» **TASK DESCRIPTION**: Return the listing below verbatim. Pictures do not belong in the copy.

» **DATA TO USE**:
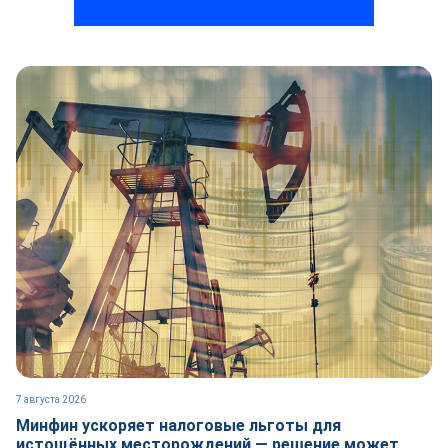
7 августа 2026
Минфин ускоряет налоговые льготы для
истощённых месторождений — решение может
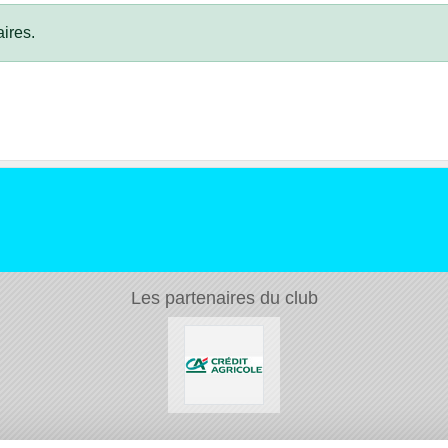
ires.
Les partenaires du club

» **RESPONSE TO THE EXERCISE**:
7 августа 2026
Минфин ускоряет налоговые льготы для
истощённых месторождений — решение может
ires.
Les partenaires du club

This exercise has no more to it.